(Try it):
The response should consist of the data below, copied exactly, with no pictures in it.

(Dataset section):
▬▬▬▬▬▬
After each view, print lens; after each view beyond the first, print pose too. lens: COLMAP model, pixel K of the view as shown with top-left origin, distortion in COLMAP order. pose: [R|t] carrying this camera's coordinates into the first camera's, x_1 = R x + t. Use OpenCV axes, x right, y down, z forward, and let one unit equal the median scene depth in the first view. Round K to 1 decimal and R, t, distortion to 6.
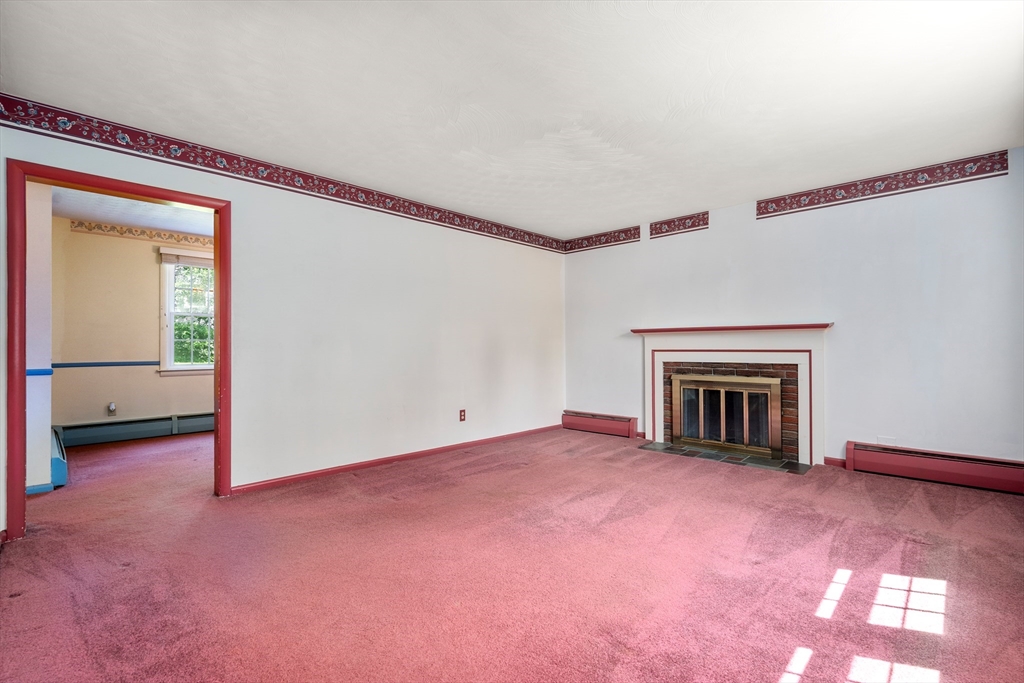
lens RADIAL K [[461.1, 0, 507.5], [0, 461.1, 345.3], [0, 0, 1]] dist [-0.002837, 0.000327]
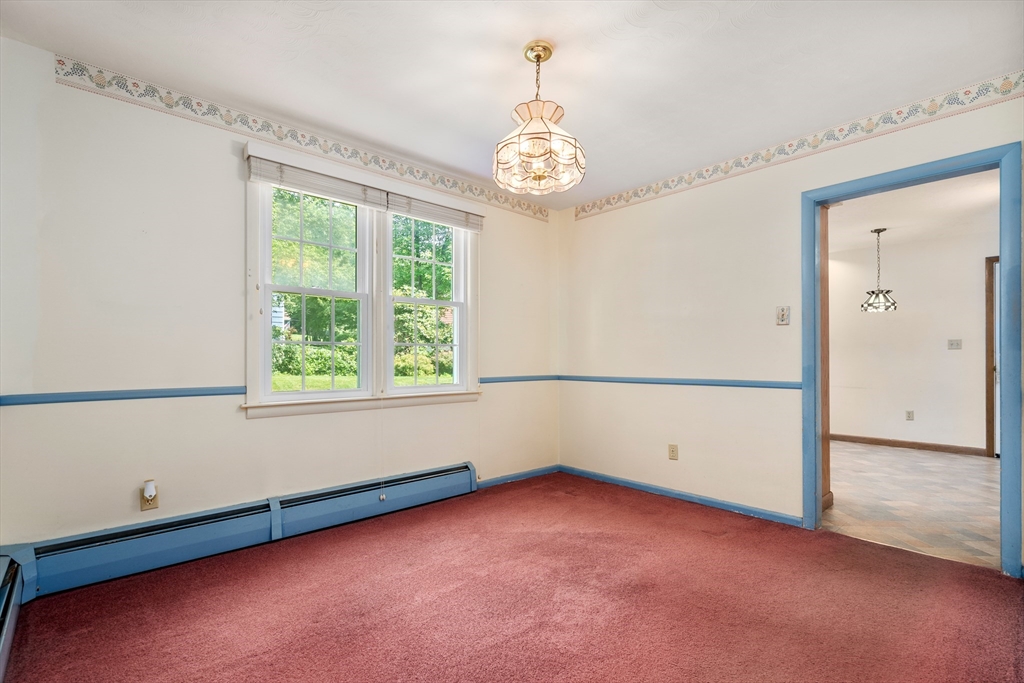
lens RADIAL K [[469.7, 0, 510.2], [0, 469.7, 357.3], [0, 0, 1]] dist [-0.000289, -0.000374]
pose [[0.999038, 0.002199, -0.043797, -0.466121], [-0.002052, 0.999992, 0.003399, 0.002636], [0.043804, -0.003305, 0.999035, 0.533640]]
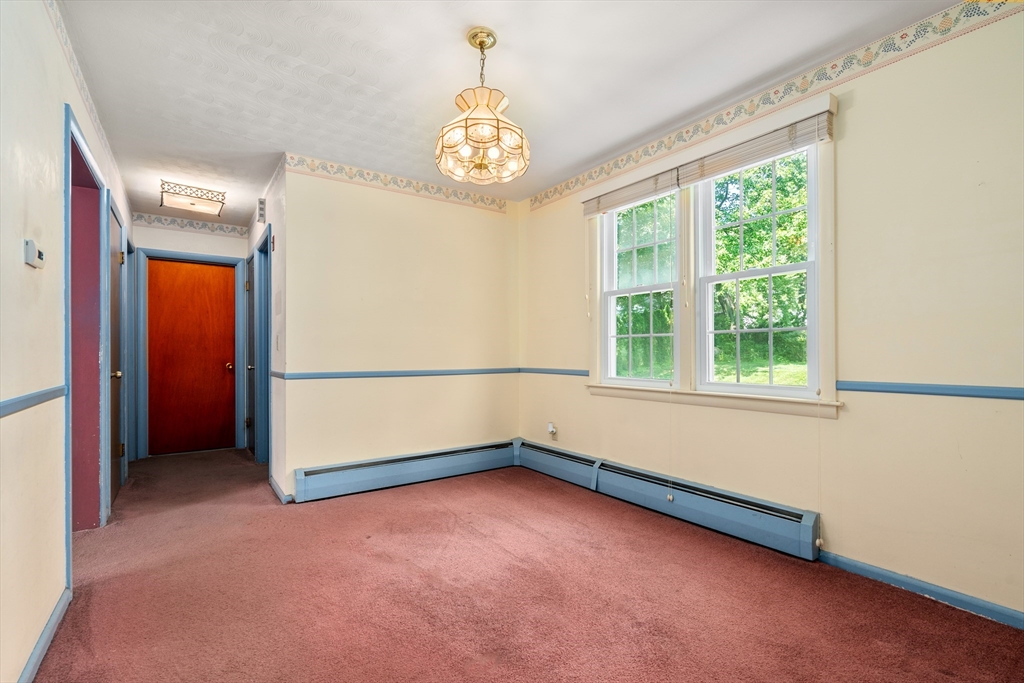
▬▬▬▬▬▬
(Result of this exercise):
After each view, print lens; after each view beyond the first, print pose too. lens: COLMAP model, pixel K of the view as shown with top-left origin, distortion in COLMAP order. pose: [R|t] carrying this camera's coordinates into the first camera's, x_1 = R x + t. Use OpenCV axes, x right, y down, z forward, and let one unit equal the median scene depth in the first view. Round K to 1 decimal and R, t, distortion to 6.
lens RADIAL K [[461.1, 0, 507.5], [0, 461.1, 345.3], [0, 0, 1]] dist [-0.002837, 0.000327]
lens RADIAL K [[469.7, 0, 510.2], [0, 469.7, 357.3], [0, 0, 1]] dist [-0.000289, -0.000374]
pose [[0.999038, 0.002199, -0.043797, -0.466121], [-0.002052, 0.999992, 0.003399, 0.002636], [0.043804, -0.003305, 0.999035, 0.533640]]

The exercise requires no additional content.